Weverton anuncia oposição crítica e responsável à Bolsonaro

Eleito senador com a maior votação da história política do Maranhão, o deputado federal Weverton Rocha (PDT) anunciou ainda na noite de ontem, após o resultado da eleição presidencial, que fará, a partir de janeiro, uma oposição crítica, responsável e disposta ao diálogo com o governo do presidente eleito, Jair Bolsonaro (PSL).

“Os brasileiros decidiram nas urnas quem ocupará a Presidência do Brasil. E como manda a democracia, devemos respeitar a decisão. Por convicções ideológicas estarei na oposição. Farei uma oposição critica e responsável , disposta ao diálogo. Mas intransigente na defesa do trabalhador, da justiça social e, sobretudo, do respeito às divergências de pensamento”, afirmou o presidente do PDT no estado nas suas redes sociais.

Weverton, no primeiro turno, apoiou o candidato do seu partido, o ex-governador Ciro Gomes, terceiro colocado na preferência do eleitorado brasileiro e que assumiu posição de neutralidade no segundo turno.

O senador eleito, no segundo turno, declarou apoio a Fernando Haddad, devolvendo, inclusive, a gentileza do PT, que esteve com ele e o governador reeleito, Flávio Dino (PC do B), na campanha vitoriosa finalizada no último dia 07.

Eliziane e Roberto – A deputada federal e senadora eleita, Eliziane Gama (PPS), também se manifestou acerca do resultado das urnas.

Ela parabenizou Flávio Dino que, segundo ela, mostrou forte liderança, garantindo mais de 71% dos votos para Haddad, acima da média do Nordeste.

A evangélica também sugeriu o nome do comunista como nova liderança que pode assumir o “protagonismo nacional das pautas que são tão caras e foram conquistadas com tanta luta”.

Já o senador Roberto Rocha (PSDB), candidato derrotado ao governo e que declarou apoio a Bolsonaro ainda no primeiro turno, cumprimentou o presidente eleito.

De acordo com ele, “os desafios daqui para frente são enormes, entre eles de unir o país, resgatar a economia brasileira, por meio da geração de empregos e renda, reforçar a segurança pública e, especialmente, ter um olhar mais atento ao Nordeste”.

DADOS PARA ANÁLISE:

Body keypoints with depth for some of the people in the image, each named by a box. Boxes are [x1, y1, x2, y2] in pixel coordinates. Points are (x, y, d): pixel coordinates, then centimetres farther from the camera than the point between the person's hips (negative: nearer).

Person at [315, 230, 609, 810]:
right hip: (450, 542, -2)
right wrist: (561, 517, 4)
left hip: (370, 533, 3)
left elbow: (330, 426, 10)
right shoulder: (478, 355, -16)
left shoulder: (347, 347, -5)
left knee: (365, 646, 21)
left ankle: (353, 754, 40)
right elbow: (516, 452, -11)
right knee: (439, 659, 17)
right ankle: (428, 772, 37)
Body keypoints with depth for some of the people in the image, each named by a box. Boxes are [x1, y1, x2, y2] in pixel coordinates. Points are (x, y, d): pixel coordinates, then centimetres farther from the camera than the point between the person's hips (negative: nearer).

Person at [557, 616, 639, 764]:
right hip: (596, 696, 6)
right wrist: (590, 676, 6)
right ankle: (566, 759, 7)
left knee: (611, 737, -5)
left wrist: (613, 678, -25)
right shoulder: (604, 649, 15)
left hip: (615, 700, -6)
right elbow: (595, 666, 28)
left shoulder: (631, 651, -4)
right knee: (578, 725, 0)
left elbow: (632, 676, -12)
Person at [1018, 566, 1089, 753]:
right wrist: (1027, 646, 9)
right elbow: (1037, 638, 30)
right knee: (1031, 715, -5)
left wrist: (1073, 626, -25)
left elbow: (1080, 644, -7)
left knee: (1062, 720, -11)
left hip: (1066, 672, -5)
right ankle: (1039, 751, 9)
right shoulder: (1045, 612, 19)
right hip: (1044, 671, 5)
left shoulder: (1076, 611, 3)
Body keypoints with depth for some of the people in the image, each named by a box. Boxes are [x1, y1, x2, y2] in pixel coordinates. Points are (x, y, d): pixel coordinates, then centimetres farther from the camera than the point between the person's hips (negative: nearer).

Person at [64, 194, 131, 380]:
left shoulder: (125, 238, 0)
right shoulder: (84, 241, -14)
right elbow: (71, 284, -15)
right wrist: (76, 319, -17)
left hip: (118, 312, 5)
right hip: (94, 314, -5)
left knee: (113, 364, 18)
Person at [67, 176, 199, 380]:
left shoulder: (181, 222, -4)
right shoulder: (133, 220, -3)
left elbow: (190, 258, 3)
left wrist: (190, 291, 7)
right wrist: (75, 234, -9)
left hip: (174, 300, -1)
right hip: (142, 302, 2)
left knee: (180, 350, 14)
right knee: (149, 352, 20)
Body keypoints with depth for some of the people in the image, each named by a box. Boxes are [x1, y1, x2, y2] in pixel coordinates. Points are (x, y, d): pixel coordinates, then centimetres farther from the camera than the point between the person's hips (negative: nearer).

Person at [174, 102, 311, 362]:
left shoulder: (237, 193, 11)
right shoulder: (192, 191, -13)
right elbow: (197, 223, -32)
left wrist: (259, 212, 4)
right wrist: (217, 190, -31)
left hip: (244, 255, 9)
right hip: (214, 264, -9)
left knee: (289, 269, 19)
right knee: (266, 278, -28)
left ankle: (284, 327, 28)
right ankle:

TAREFAS E EXERCÍCIOS:
**a.** Resuma o texto em duas frases.
**b.** Copie do texto o trecho entre "Weverton anuncia oposição" e "Jair Bolsonaro (PSL).", inclusive.

SOLUÇÕES DAS TAREFAS:
**a.** Eleito senador com a maior votação da história política do Maranhão, Weverton Rocha (PDT) anunciou que fará uma oposição crítica, responsável e disposta ao diálogo com o governo do presidente eleito, Jair Bolsonaro. Eliziane Gama (PPS) parabenizou Flávio Dino por garantir mais de 71% dos votos para Haddad, enquanto Roberto Rocha (PSDB) cumprimentou Bolsonaro e apontou os desafios que o país tem pela frente.

**b.**
Weverton anuncia oposição crítica e responsável à Bolsonaro

Eleito senador com a maior votação da história política do Maranhão, o deputado federal Weverton Rocha (PDT) anunciou ainda na noite de ontem, após o resultado da eleição presidencial, que fará, a partir de janeiro, uma oposição crítica, responsável e disposta ao diálogo com o governo do presidente eleito, Jair Bolsonaro (PSL).